How long has the flagship Topps base set been dead? Since 1996? Maybe not that long, but it sure has felt like that. Instead of a checklist interspersed with All-Stars, team cards, and subsets, almost a generation of flagship base set checklists have been divided as follows: one or two series, each made up of 300 to 400 base cards of individual players, followed by a string of team cards, then designated rookie cards, then perhaps, if you're good, between five and ten "fun cards," that aren't all that fun, just action shots with different headlines. Fun subsets like Turn Back The Clock, All Stars, Record Breakers, Season Highlights, World Series, and even Father/Son are long gone. 

Instead, the base set checklist is overrun with short (or single) prints, and recently, super-short prints. Sure, finding an SP or SSP in a pack is fun, I'm not going to deny that. But when companies don't want to expand the base set checklist (thus SPs, variations, and SSPs hiding behind regular base card checklist numbers), the idea of adding a subset or two (or three or four) would mean removing a handful of rookie-card slots or end-of-the-bench players who might turn out to be diamonds in the rough.

Here's a solution. First off, don't touch the SSP idea; it's a draw for too many collectors. But instead of hidden base-checklist SPs, add subset cards as base-checklist variations. And don't short-print them, either—seed them 1:1 or 1:2, in a different pack position than inserts or SPs are traditionally placed. Packs will become livelier thanks to these accessible SPs. Although SPs in name only, the subsets would still be hidden off the regular base-set checklist. This way, the checklist holds steady at 600 or 700 cards, with a "master" base set checklist of 650 to 800 cards completely accessible to collectors not interested in spending lots of cash for expensive short prints. 

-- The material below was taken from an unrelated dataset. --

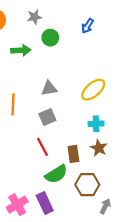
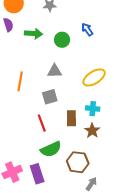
blue arrow: (88, 26) -> (87, 29), moved, turned 104
green circle: (50, 38) -> (62, 40), moved
brown rectangle: (73, 154) -> (71, 118), moved

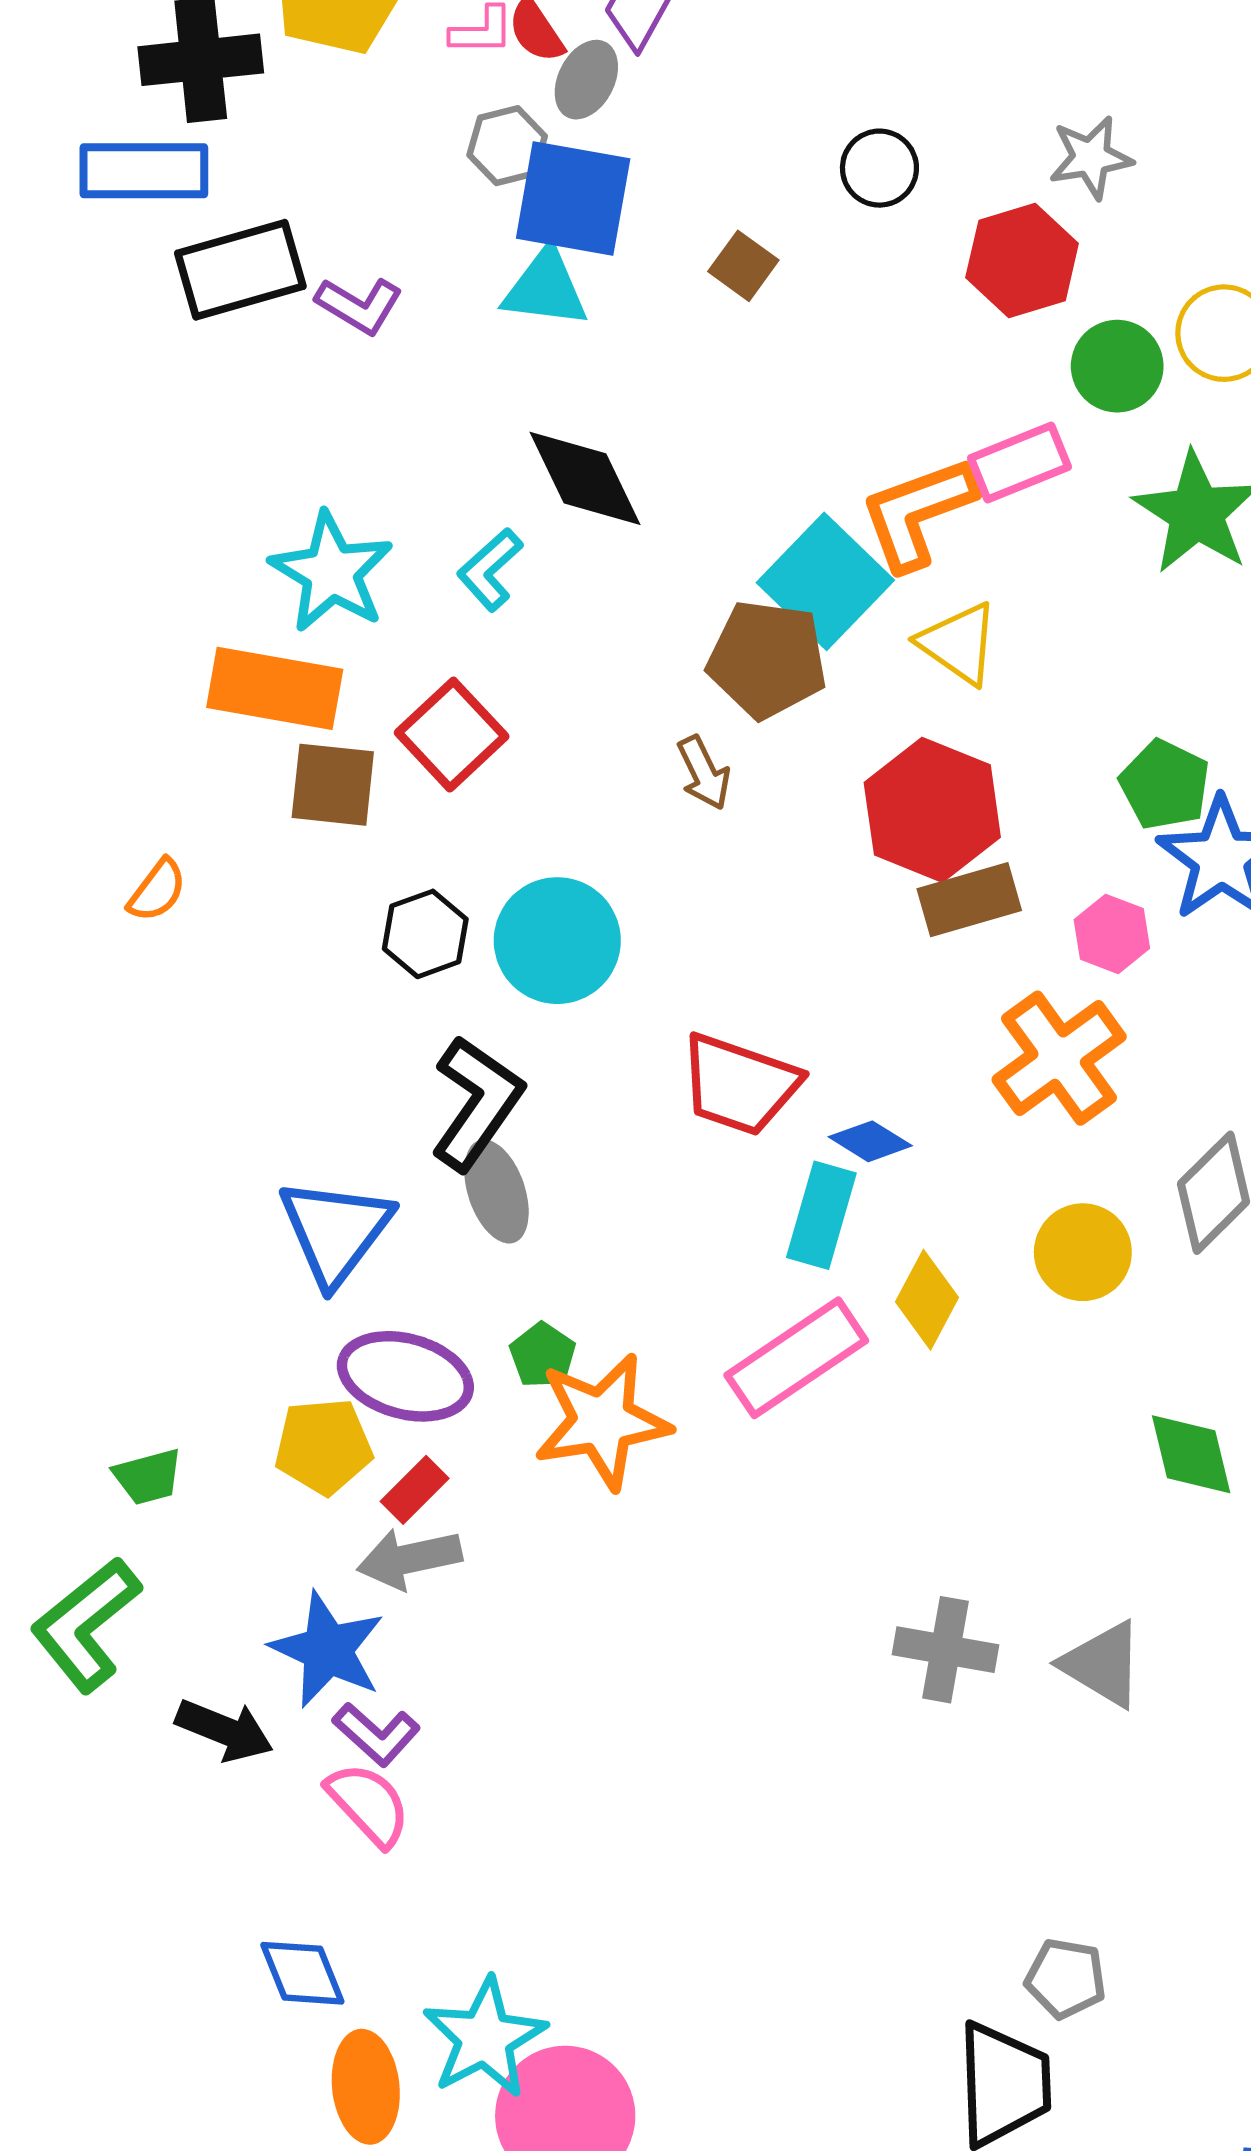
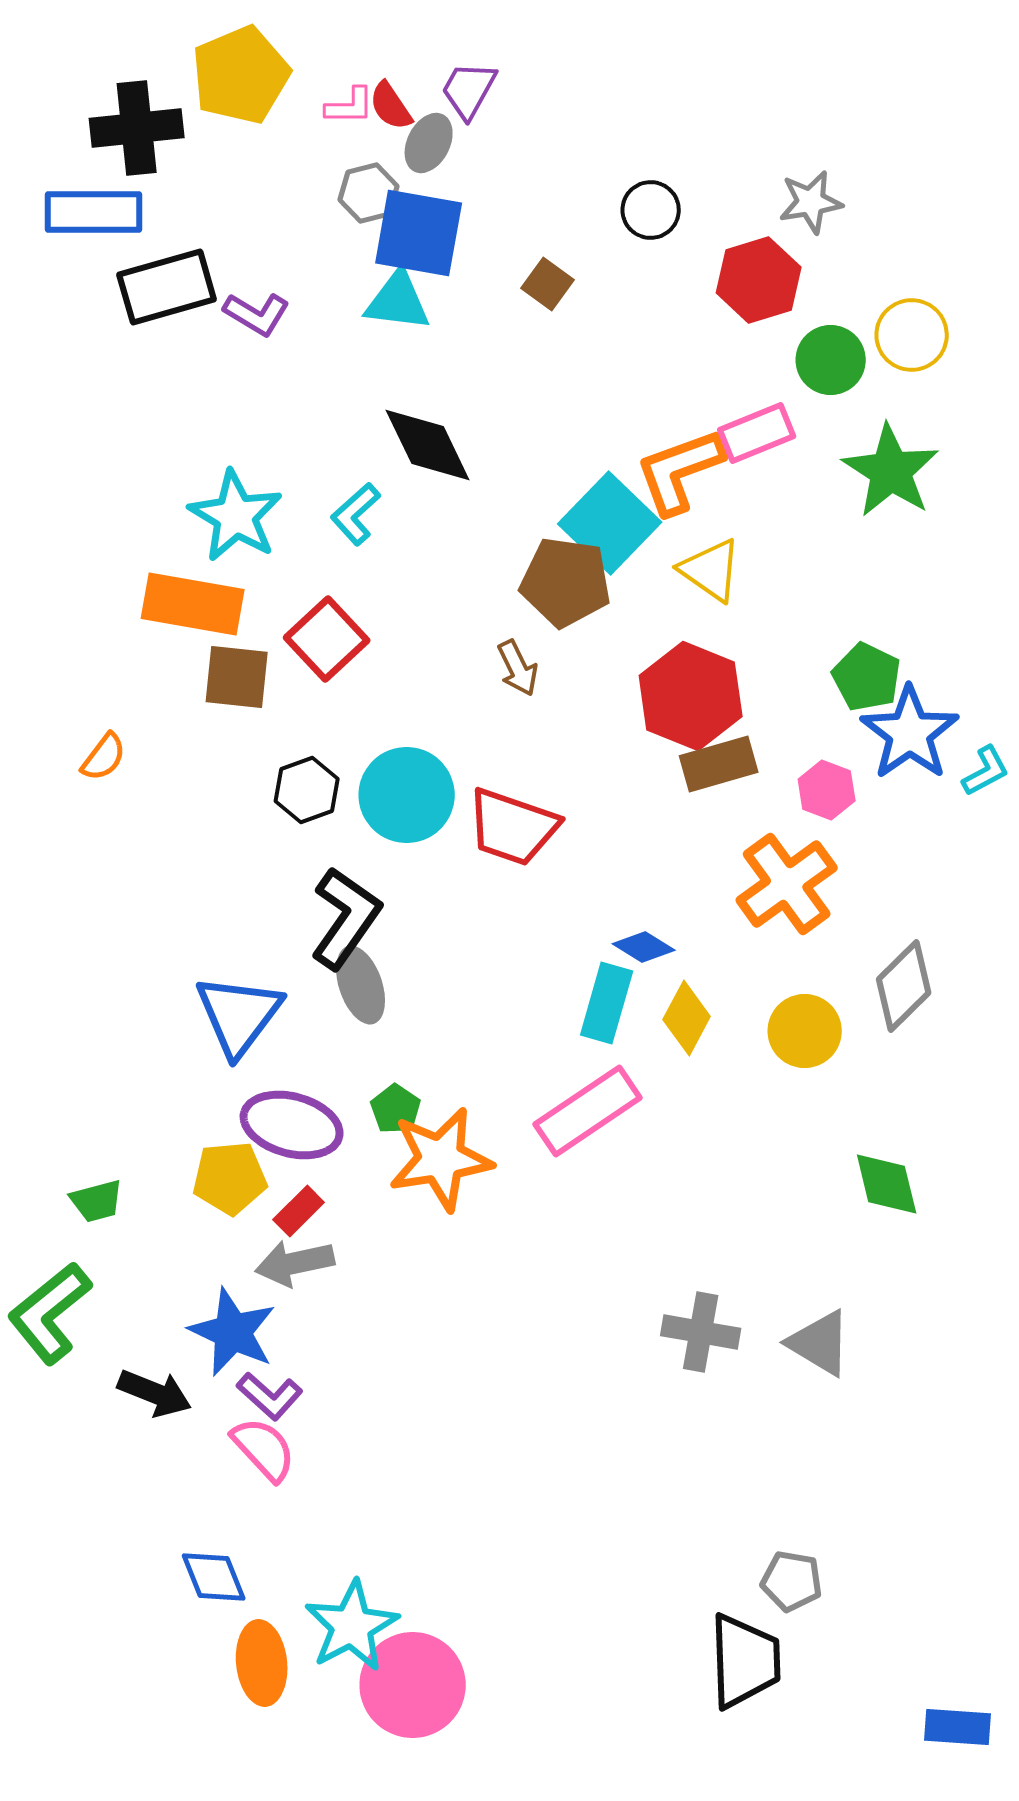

Of course, this idea may not work for all sets. A set I'm looking forward to is Heritage '65, due Spring 2014. Unless an asteroid hits Topps HQ in Lower Manhattan in the next few months, my educated guess is that the checklist will have at least 75 on-checklist SPs, with chrome and refractor parallel sets, plus the tired Heritage stable of inserts News Highlights, Highlights, Then & Now, and New Age Performers. It's incredible to me that these insert sets keep chugging along, despite wearing out their welcome years ago, but that's a topic for another day. Let's just focus on the base checklist. 

What if Topps shook things up? Like by removing most if not all of the base-checklist SPs. For clarification, I'm not talking about hidden variations. If anything, by unlocking these 75 or so numbers from short-print status, it opens the possibility of adding meaningful shadow SPs

Take the original checklist from 1965 Topps, for example. It's chock full of retiring legends, Hall of Fame rookie cards, and exciting stars. To revitalize the Heritage checklist, take a page from the All-Time Fan Favorites sets and create shadow SPs of players like Yogi Berra, Warren Spahn, Sandy Koufax, Mickey Mantle, Whitey Ford, Hank Aaron, Bob Gibson, Steve Carlton, and others on their original checklist numbers but using different photos than their original cards. 

This will allow collectors to be able to complete the regular set without breaking the bank, but also add a twist for master set collectors. And this is just the thing a set like Heritage needs—heck, like any set these days needs: a revitalization of the base-set checklist from the inside out.